== RECORDED INFORMATION ==
————

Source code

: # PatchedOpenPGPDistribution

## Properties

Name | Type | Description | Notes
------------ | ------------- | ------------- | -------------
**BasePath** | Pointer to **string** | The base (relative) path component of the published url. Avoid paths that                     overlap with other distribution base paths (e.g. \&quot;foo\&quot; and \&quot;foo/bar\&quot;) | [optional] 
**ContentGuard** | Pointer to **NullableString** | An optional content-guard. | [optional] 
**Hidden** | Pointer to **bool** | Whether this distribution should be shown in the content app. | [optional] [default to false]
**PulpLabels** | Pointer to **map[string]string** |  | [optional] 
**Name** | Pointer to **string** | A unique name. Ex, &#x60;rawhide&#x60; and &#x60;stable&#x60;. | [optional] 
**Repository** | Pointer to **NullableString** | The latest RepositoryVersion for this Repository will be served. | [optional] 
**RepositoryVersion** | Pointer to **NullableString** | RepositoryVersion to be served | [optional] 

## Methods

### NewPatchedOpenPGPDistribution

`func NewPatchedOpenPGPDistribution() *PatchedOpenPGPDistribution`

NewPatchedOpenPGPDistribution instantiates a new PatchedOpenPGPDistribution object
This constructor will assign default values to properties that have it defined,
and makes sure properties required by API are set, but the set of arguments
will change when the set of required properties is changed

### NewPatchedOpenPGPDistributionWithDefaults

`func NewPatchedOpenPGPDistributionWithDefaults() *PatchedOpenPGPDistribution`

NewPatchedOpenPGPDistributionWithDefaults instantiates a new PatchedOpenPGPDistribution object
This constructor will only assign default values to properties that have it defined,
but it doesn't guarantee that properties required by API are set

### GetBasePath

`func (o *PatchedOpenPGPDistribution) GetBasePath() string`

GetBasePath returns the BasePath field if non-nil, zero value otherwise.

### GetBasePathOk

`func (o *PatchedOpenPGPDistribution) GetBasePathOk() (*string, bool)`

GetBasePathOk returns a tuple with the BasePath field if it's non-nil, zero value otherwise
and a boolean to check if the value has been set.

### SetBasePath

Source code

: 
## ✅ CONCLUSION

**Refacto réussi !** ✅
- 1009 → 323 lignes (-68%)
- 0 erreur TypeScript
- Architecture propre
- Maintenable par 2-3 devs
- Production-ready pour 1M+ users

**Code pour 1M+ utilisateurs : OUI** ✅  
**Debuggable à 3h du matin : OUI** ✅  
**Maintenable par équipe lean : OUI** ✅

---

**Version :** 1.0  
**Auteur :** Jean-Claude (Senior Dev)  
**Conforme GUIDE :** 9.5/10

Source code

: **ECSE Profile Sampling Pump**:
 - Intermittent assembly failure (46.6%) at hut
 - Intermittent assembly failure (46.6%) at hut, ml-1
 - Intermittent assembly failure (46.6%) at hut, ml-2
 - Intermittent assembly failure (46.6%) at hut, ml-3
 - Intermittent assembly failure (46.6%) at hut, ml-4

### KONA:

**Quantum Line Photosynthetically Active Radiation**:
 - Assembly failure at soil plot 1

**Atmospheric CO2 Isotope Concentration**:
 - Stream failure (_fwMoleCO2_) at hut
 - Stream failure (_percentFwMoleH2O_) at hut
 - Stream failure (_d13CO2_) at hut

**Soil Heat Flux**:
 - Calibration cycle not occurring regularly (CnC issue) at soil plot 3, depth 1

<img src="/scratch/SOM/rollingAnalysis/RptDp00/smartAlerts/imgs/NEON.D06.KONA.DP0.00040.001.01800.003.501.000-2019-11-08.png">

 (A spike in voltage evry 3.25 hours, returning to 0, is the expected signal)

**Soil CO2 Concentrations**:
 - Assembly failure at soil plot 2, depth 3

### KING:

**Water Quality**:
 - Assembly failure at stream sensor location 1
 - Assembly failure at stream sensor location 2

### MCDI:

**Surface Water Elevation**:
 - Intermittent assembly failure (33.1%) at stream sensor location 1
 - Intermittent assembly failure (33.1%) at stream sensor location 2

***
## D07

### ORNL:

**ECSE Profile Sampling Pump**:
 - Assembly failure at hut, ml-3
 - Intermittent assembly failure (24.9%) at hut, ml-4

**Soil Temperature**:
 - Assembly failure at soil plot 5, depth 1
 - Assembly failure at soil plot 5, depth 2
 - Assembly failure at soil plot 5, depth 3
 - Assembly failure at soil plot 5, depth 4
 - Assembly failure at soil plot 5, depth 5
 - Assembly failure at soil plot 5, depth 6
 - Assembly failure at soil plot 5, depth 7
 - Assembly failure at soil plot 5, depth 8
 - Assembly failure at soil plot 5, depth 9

————

== WORK REQUIRED ==
Every line with the string "zero" in the material should be returned.

== FINAL ANSWER ==
GetBasePath returns the BasePath field if non-nil, zero value otherwise.
GetBasePathOk returns a tuple with the BasePath field if it's non-nil, zero value otherwise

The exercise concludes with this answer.